Source data
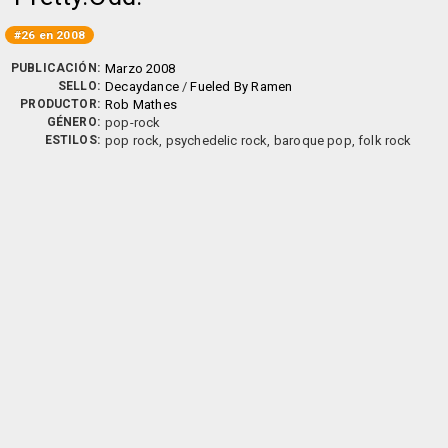
#26 en 2008
PUBLICACIÓN:
Marzo 2008
SELLO:
Decaydance
/
Fueled By Ramen
PRODUCTOR:
Rob Mathes
GÉNERO:
pop-rock
ESTILOS:
pop rock, psychedelic rock, baroque pop, folk rock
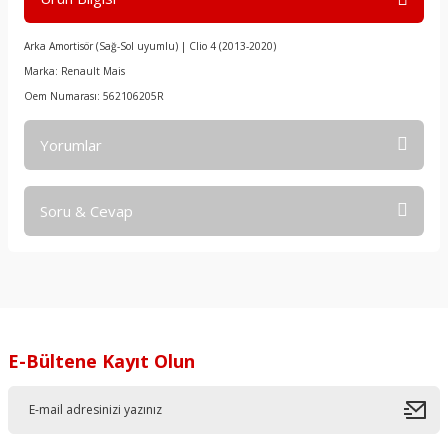
Arka Amortisör (Sağ-Sol uyumlu) | Clio 4 (2013-2020)
Marka: Renault Mais
Oem Numarası: 562106205R
Yorumlar
Soru & Cevap
Bu ürüne ilk yorumu siz yapın!
Yorum Yaz
Ürün hakkında henüz soru sorulmamış.
Soru Sor
E-Bültene Kayıt Olun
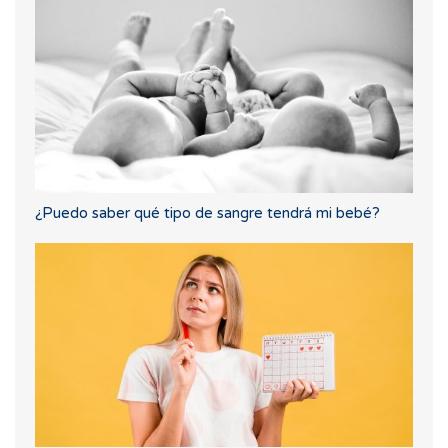
¿Puedo saber qué tipo de sangre tendrá mi bebé?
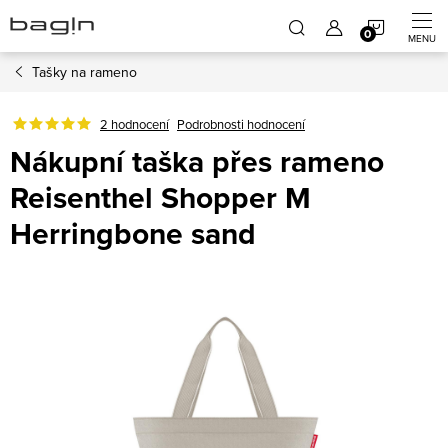
Přejít
NÁKUP
na
obsah
Tašky na rameno
KOŠÍK
2 hodnocení
Podrobnosti hodnocení
Nákupní taška přes rameno
Reisenthel Shopper M
Herringbone sand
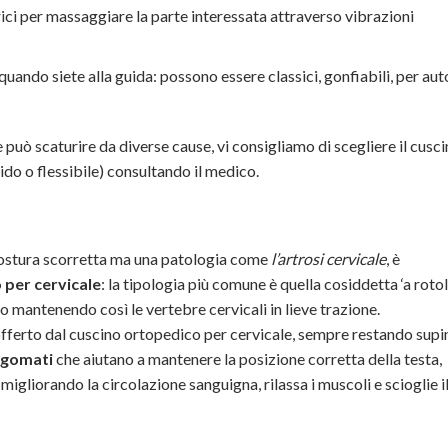
trici per massaggiare la parte interessata attraverso vibrazioni
quando siete alla guida: possono essere classici, gonfiabili, per aut
può scaturire da diverse cause, vi consigliamo di scegliere il cusc
ido o flessibile) consultando il medico.
ostura scorretta ma una patologia come
l’artrosi cervicale
, è
 per cervicale
: la tipologia più comune è quella cosiddetta ‘a rotol
lo mantenendo così le vertebre cervicali in lieve trazione.
offerto dal cuscino ortopedico per cervicale, sempre restando supin
agomati
che aiutano a mantenere la posizione corretta della testa,
, migliorando la circolazione sanguigna, rilassa i muscoli e scioglie i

The task
Reproduce every line from the entries that holds the word "hodnocení".

Written response
2 hodnocení
Podrobnosti hodnocení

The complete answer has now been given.